Can stimulating the brain alleviate chronic pain?

A great number of people suffer from lower back pain. The pain can begin at any age with peak onset occurring during adolescence or around age 45. A team of researchers from the University of North Carolina recently published a study that could prove promising in the treatment of this form of chronic pain without the need for drugs. What if targeted brain stimulation could relieve chronic back pain?

Several studies have shown that chronic pain is the leading cause of disability worldwide. According to the authors of the present study, by focusing on the peripheral causes of pain, most of these studies have overlooked the role played by brain activity in the disease. F. Fröhlich, the article’s main author, thinks (like other researchers) that, over the long term, the presence of pain could have a negative influence on the organization of communication between nervous system cells, including neural networks. This theory suggests that neural networks may become bogged down in a sort of "neural rut," leading to chronic pain. Recent studies on this maladaptive reorganization of the central nervous system in cases of disease have shown that the oscillations of the neural network in the thalamocortical system may play a major role in the pathophysiology of chronic pain (this discipline of biology looks at the physical, cellular, and biochemical systems that lead to the onset of a disease). There are several types of brain waves that vary according to brain area and activity (e.g. talking, eating, etc.).

The research team led by F. Fröhlich (Associate Professor of Psychiatry and Director of the Center for Neurostimulation at the University of North Carolina) was particularly interested in alpha oscillations. Alpha oscillations occur when we are in a "calm" state of consciousness. The scientists hypothesized that a lack of these oscillations in the somatosensory cortex could be a cause of chronic pain. Improving these waves through transcranial AC stimulation (TACS) could thus help relieve the pain. To test this hypothesis, the scientists recruited 20 patients suffering from chronic lower back pain. A network of electrodes was attached to each subject’s head and they then participated in two sessions of TACS (length = 40 minutes) at an interval of one to three weeks. During one of the sessions, the stimulations targeted the somatosensory cortex to enhance natural alpha waves. A “simulated” session was organized so that participants could not tell the difference between the TACS and placebo sessions.

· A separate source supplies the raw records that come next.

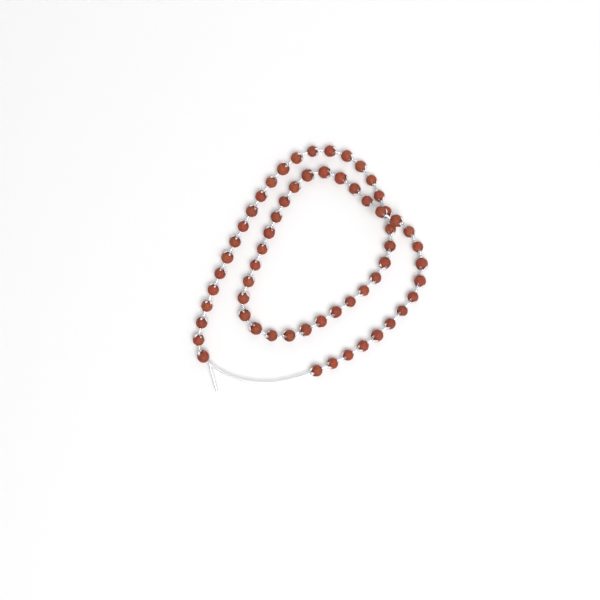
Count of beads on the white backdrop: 61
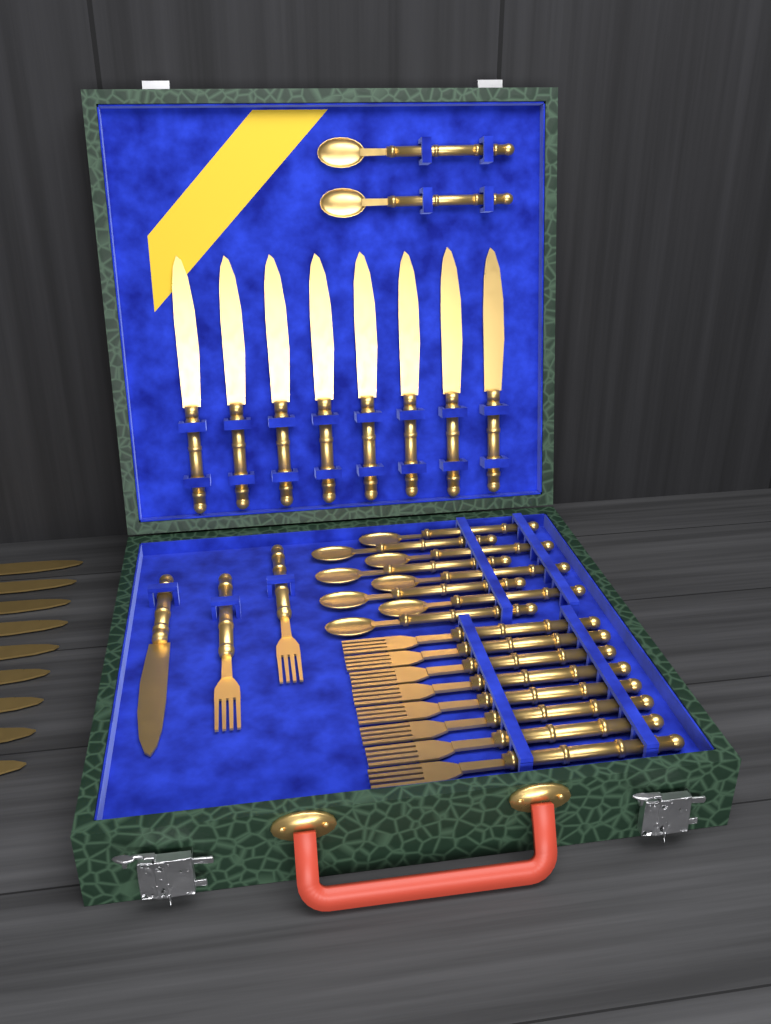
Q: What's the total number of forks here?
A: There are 10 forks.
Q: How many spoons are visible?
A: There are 10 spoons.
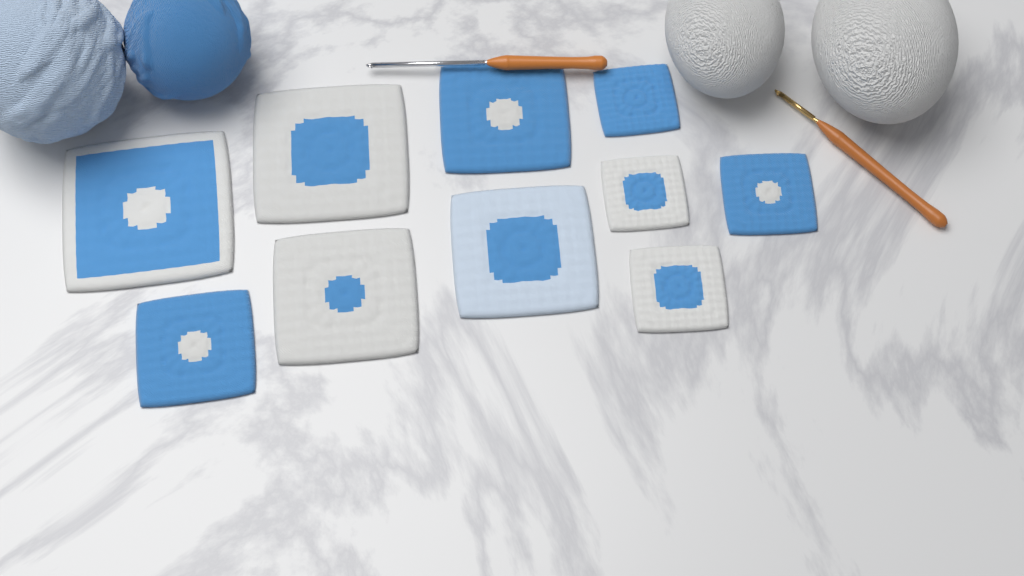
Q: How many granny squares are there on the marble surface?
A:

To measure the alpha waves, the researchers used high density electroencephalography. In comparison to the sham stimulation, they found that TACS significantly increased alpha oscillations in the somatosensory area, and they were able to correlate this increase with pain relief. Indeed, patients reported no pain after TACS sessions (on a subjective scale of 1 to 10).

The results of this pilot study are very encouraging and the authors are eager to carry out a broader study to investigate the effects of several sessions of TACS over a longer period of time.
Source: Sangtae Ahn, Julianna H. Prim, Morgan L. Alexander, Karen L. McCulloch, Flavio Fröhlich. “Identifying and Engaging Neuronal Oscillations by Transcranial Alternating Current Stimulation in Patients with Chronic Low Back Pain: A Randomized, Crossover, Double-Blind, Sham-Controlled Pilot Study”, in Journal of Pain, Nov. 2018 // UNC Health Care and UNC School of Medicine website: “Can Stimulating the Brain Treat Chronic Pain?”